Class examines Holocaust history

By Kim Harris

One of the most tragic events in history is being examined in a new NIU course.

NIU’s honor program initiated a new course this fall titled, “Literary Imagination and the Holocaust.”

The three-credit-hour elective course is being taught by Steve Franklin, adjunct faculty member in English. The class meets from 6:00 to 8:40 p.m. Monday evenings in DuSable Hall.

The first half of this decade signifies the 50th anniversary of the Holocaust, the annihilation of six million Jews during Adolph Hitler’s reign.
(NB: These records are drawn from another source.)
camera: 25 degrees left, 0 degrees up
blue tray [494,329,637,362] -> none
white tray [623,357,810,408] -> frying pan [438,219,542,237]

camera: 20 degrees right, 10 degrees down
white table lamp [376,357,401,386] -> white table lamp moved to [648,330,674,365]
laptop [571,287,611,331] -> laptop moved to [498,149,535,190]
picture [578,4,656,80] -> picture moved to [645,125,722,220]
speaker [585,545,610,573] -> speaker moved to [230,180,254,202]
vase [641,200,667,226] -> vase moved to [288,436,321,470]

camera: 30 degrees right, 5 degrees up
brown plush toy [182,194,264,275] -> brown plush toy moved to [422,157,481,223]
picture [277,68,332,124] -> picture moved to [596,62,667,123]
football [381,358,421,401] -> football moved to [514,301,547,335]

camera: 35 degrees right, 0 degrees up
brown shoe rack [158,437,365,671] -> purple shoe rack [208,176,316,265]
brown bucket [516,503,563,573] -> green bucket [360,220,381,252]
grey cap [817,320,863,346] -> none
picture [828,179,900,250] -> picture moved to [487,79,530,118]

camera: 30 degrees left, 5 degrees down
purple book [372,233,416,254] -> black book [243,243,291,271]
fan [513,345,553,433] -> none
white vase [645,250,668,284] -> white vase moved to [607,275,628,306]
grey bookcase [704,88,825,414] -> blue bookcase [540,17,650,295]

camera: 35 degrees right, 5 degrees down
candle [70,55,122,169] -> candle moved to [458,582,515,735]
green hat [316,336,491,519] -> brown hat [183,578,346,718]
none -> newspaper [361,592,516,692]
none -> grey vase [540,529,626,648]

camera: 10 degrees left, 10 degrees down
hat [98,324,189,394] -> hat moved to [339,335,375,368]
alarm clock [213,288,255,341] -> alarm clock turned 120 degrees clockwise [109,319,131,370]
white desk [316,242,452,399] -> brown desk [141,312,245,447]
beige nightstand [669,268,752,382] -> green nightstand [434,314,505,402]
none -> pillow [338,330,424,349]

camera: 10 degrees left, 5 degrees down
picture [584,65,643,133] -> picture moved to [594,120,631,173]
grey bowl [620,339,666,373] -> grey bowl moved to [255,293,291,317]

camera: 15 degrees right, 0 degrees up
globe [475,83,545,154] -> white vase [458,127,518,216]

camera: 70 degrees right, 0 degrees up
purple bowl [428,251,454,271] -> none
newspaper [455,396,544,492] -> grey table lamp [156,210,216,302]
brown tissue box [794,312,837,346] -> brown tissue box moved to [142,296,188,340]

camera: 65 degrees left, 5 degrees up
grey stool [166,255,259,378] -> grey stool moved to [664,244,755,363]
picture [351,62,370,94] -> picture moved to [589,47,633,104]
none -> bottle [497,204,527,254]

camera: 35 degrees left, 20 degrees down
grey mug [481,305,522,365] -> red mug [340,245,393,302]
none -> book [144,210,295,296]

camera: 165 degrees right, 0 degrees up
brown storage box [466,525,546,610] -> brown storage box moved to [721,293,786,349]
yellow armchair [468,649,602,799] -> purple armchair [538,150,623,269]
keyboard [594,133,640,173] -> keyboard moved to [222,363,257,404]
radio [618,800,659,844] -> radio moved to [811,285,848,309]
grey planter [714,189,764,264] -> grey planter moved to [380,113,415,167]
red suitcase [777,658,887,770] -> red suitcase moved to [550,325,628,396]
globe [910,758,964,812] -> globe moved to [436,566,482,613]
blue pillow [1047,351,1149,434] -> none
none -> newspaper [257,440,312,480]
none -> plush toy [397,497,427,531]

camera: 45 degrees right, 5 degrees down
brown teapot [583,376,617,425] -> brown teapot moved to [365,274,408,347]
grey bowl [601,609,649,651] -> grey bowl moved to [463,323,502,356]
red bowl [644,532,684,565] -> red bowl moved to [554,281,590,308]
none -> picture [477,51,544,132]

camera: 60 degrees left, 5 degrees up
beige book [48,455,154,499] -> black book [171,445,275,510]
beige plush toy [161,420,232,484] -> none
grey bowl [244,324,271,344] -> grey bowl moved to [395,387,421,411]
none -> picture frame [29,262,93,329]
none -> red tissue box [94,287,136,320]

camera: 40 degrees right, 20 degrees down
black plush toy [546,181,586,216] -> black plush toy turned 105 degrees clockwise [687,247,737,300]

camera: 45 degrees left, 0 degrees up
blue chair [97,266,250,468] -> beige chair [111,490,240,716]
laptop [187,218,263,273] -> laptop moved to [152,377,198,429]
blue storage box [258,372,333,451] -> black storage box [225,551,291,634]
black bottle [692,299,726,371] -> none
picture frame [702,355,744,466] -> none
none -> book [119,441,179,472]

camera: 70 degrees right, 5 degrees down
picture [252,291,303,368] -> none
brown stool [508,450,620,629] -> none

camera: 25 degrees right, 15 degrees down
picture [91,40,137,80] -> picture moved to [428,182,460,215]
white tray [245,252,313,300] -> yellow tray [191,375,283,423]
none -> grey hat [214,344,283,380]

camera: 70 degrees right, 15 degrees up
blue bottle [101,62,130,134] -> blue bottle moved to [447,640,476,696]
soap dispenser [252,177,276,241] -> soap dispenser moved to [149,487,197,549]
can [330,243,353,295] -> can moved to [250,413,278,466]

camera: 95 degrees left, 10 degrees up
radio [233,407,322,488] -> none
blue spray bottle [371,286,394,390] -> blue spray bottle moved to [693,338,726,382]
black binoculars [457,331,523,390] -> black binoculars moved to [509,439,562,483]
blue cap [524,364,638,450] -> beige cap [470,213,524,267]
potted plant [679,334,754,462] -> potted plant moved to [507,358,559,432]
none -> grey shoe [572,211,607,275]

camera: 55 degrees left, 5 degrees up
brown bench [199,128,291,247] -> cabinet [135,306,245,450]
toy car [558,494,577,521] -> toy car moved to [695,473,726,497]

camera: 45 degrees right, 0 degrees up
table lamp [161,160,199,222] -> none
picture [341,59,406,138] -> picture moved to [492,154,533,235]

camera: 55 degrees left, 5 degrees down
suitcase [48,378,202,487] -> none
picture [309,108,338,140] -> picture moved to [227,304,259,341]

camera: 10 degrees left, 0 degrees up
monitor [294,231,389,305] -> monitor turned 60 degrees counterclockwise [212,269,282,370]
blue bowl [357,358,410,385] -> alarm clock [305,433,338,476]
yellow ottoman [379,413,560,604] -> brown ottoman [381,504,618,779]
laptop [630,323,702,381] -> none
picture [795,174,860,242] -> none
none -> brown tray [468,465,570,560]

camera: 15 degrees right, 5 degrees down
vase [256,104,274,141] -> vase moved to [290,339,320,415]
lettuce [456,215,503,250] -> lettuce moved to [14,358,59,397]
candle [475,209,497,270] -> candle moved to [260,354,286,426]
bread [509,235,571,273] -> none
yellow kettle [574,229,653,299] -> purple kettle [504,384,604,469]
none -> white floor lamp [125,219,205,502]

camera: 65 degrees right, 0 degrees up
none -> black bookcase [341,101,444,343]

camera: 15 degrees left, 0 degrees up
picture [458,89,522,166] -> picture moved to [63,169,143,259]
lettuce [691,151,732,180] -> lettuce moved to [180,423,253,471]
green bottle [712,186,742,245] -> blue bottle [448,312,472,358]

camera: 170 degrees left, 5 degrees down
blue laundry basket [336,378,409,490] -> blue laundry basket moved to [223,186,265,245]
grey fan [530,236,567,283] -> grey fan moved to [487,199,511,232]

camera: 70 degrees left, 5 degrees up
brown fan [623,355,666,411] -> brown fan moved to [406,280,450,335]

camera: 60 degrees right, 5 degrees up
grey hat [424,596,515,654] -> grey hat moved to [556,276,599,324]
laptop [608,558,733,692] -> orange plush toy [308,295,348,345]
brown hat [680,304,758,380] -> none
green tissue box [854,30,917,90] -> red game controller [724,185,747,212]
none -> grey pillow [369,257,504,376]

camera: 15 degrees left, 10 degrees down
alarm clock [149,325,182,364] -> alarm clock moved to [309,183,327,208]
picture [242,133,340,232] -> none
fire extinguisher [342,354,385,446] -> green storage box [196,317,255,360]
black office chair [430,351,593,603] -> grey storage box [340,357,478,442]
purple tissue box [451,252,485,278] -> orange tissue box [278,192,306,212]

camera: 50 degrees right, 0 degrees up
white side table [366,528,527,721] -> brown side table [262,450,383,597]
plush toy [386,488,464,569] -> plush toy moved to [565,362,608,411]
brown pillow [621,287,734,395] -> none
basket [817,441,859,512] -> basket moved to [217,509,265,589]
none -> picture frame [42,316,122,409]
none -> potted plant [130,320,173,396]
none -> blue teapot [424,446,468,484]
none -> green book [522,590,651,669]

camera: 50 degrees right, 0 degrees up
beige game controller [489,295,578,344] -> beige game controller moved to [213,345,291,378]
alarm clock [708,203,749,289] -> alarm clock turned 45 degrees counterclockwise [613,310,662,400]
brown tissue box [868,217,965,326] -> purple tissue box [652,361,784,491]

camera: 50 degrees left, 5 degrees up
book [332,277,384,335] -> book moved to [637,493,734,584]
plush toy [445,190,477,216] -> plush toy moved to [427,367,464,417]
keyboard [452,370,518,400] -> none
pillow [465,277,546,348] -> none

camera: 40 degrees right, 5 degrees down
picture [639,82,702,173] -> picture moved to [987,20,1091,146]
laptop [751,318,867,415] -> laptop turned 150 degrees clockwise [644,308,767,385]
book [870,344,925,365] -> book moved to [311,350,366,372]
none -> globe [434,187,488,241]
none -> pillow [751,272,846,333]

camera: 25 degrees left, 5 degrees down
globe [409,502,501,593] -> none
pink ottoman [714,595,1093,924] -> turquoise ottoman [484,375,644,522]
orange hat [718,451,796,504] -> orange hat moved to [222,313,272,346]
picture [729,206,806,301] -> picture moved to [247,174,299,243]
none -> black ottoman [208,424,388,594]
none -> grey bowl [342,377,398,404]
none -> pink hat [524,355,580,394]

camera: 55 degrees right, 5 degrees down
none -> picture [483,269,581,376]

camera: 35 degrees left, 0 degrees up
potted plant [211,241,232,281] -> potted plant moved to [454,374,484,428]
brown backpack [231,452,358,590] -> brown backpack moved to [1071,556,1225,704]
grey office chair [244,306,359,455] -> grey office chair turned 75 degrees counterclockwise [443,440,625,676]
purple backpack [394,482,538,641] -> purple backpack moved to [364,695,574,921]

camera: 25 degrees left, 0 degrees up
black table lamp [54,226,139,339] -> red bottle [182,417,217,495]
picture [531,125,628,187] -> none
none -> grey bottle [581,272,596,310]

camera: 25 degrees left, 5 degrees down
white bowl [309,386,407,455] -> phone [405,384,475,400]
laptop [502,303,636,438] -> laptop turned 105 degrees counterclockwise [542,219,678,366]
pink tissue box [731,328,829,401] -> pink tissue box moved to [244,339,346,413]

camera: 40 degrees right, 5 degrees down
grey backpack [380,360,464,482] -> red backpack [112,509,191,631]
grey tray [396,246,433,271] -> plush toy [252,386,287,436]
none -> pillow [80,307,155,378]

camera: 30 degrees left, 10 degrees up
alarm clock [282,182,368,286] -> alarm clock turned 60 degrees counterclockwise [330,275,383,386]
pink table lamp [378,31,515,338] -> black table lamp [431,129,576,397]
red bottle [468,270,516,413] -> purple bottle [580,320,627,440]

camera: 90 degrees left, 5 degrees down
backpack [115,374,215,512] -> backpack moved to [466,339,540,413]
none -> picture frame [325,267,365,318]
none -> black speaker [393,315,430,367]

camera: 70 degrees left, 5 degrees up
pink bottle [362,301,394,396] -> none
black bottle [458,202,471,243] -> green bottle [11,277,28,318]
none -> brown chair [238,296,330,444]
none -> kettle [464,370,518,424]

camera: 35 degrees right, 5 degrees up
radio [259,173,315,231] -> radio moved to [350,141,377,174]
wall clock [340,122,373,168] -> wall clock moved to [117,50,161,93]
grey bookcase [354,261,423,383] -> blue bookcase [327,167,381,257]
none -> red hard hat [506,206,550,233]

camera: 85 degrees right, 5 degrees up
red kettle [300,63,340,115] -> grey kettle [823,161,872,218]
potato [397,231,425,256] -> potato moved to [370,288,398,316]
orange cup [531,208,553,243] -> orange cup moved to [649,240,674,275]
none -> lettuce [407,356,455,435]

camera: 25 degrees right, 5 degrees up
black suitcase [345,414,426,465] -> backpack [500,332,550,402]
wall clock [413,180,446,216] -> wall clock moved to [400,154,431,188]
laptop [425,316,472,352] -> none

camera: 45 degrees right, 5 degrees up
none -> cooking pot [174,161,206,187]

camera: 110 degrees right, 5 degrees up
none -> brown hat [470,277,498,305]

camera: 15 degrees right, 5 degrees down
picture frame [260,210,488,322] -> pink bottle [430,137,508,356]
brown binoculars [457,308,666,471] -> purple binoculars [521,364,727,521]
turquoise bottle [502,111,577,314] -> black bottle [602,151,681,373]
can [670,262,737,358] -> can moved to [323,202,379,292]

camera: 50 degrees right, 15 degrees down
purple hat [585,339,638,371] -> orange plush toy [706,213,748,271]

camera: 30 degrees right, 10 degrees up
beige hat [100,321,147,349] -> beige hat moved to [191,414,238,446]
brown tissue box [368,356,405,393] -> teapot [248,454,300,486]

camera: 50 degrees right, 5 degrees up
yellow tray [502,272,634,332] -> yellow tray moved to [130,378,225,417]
NIU offered the course to broaden knowledge of the event.

“I’ve always been interested in the subject and have read widely in Holocaust literature,” Franklin said.

Franklin also is a writer for NIU’s public information office. “I hope to find to what extent the literature brings this horrific experience into focus on a personal level.”

As preparation for the course, Franklin was sent to Washington, D.C. to study records at the new National Holocaust Memorial Museum.

“As far as I know, a class like this has never been offered before, and the Holocaust is arguably one of the worst events in history,” Franklin said.

The course will deal with all genres, including poetry, short fiction, novels, drama, films and essays. In addition, non-literary works from the library will be required reading.

Among the many readings are Elie Weisel’s, “The Night Trilogy,” Viktor Frankl’s, “Man’s Search for Meeting,” Paul Celan’s selected poems, essays by Primo Levi and poems by Nelly Sachs.

“Required readings will reflect in many ways the different perspectives of those who experienced the Holocaust or took it as their subject matter,” he explained. “Men and women, Americans and Europeans, survivors, complicitors and resistance.”

According to Franklin there are 18 students enrolled in the course. Although it is an honors course, it is an elective and it is possible that the course will be offered again next spring.

“This is not what one might call a pleasant course,” Franklin said. “It will demand a lot of the student.”

“I hope to find to what extent the literature brings this horrific experience into focus on a personal level.”